Unilever (LSE: ULVR) (NYSE: UL.US) is one of the largest companies in the FTSE 100 and many private investors have differing opinions on the consumer group and its prospects.
So here’s a quick rundown of the key reasons why you may wish to buy, sell or simply hold on to the company’s stock.
Many Unilever bulls point to the May 2013 high of 2862p per share. The group is still 11% off that high 16 months later. This potential growth married with the satisfying reward of a 3.6% dividend yield is a tempting prospect for would-be investors.
Unilever still has it’s impressive moat with a huge range of over 1,000 well-known brand names worldwide with a staggering two billion people using them on any given day. With such an established base, the group is able to continue to push into developing markets.
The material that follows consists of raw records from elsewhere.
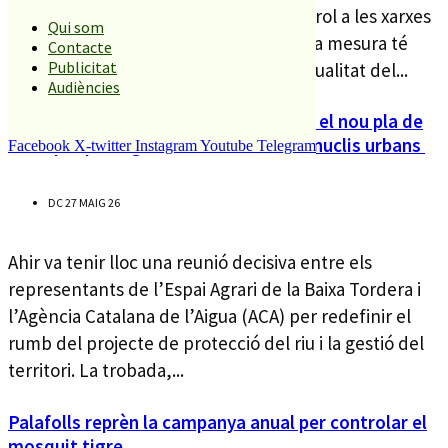
instal·lació de 343 aparells de telecontrol a les xarxes
Qui som
d’abastament d’aigua potable. Aquesta mesura té
Contacte
Publicitat
com a objectiu principal assegurar la qualitat del...
Audiències
Una doble mota i neteja de la llera és el nou pla de
l’ACA per protegir el Pla de Grau i els nuclis urbans
Facebook
X-twitter
Instagram
Youtube
Telegram
DC 27 MAIG 26
Ahir va tenir lloc una reunió decisiva entre els
representants de l’Espai Agrari de la Baixa Tordera i
l’Agència Catalana de l’Aigua (ACA) per redefinir el
rumb del projecte de protecció del riu i la gestió del
territori. La trobada,...
Palafolls reprèn la campanya anual per controlar el
mosquit tigre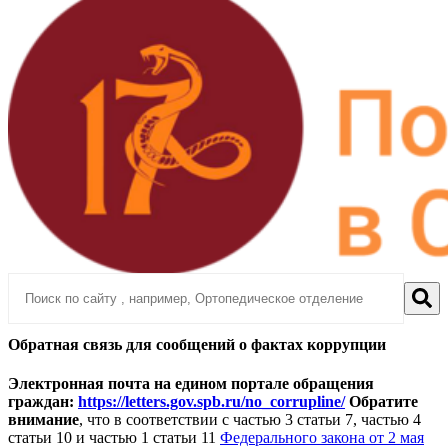
Обратная связь для сообщений о фактах коррупции
Электронная почта на едином портале обращения
граждан:
https://letters.gov.spb.ru/no_corrupline/
Обратите
внимание
, что в соответствии с частью 3 статьи 7, частью 4
статьи 10 и частью 1 статьи 11
Федерального закона от 2 мая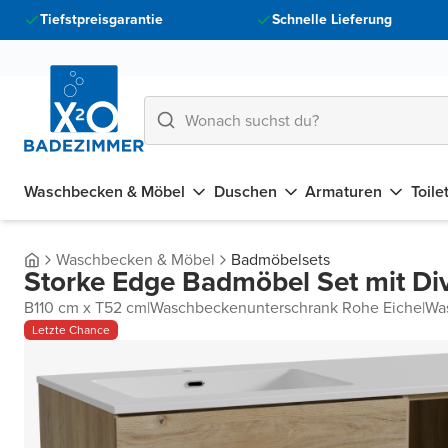
Tiefstpreisgarantie
Schnelle Lieferung
Waschbecken & Möbel
Duschen
Armaturen
Toile
Waschbecken & Möbel
Badmöbelsets
Storke Edge Badmöbel Set mit Di
B110 cm x T52 cm
|
Waschbeckenunterschrank Rohe Eiche
|
Was
Letzte Chance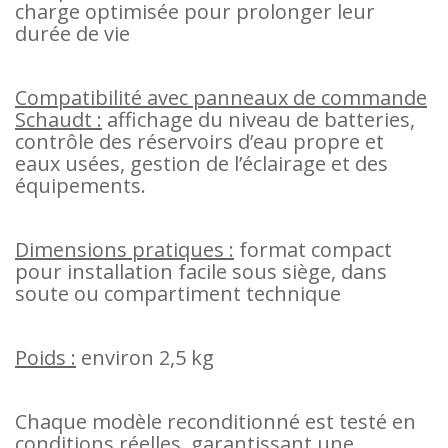
charge optimisée pour prolonger leur
durée de vie
Compatibilité avec panneaux de commande
Schaudt :
affichage du niveau de batteries,
contrôle des réservoirs d’eau propre et
eaux usées, gestion de l’éclairage et des
équipements.
Dimensions pratiques :
format compact
pour installation facile sous siège, dans
soute ou compartiment technique
Poids :
environ 2,5 kg
Chaque modèle reconditionné est testé en
conditions réelles, garantissant une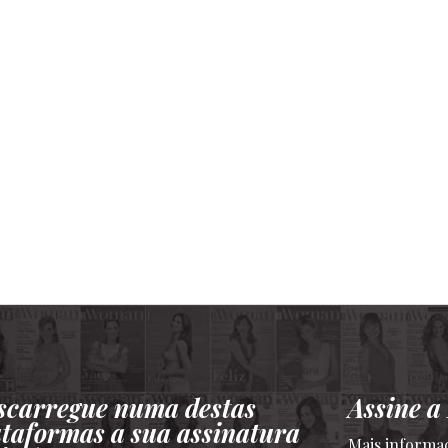
scarregue numa destas
Assine 
ataformas a sua assinatura
Mais informa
Despite the potential, growth so far this year has been slower than expected in emerging markets. In Asia particularly macro-economic pressures have held back consumer spending. It is an uncertain future in those markets right now so those who held shares would be forgiven for hunkering down a little while it plays out.
In addition to this, the first-half results highlighted that “Unilever is involved in a number of ongoing investigations by national competition authorities”. Many investors should be wary at the potential impact of such investigations especially given the tough trading conditions.
Price is far from the whole story and Unilever is running at a price/earnings ratio of almost 20. This is a little on the high side and although there is some scope for growth, such a large company cannot expect to shoot for the stars. In fact the most recent annual results saw a mere 3% earnings per share growth. This gives a price to earnings growth of 6.5 which would strike it from the list of many investors.
There are plenty of companies that exhibit greater growth potential than Unilever and it may be worthwhile searching out those instead.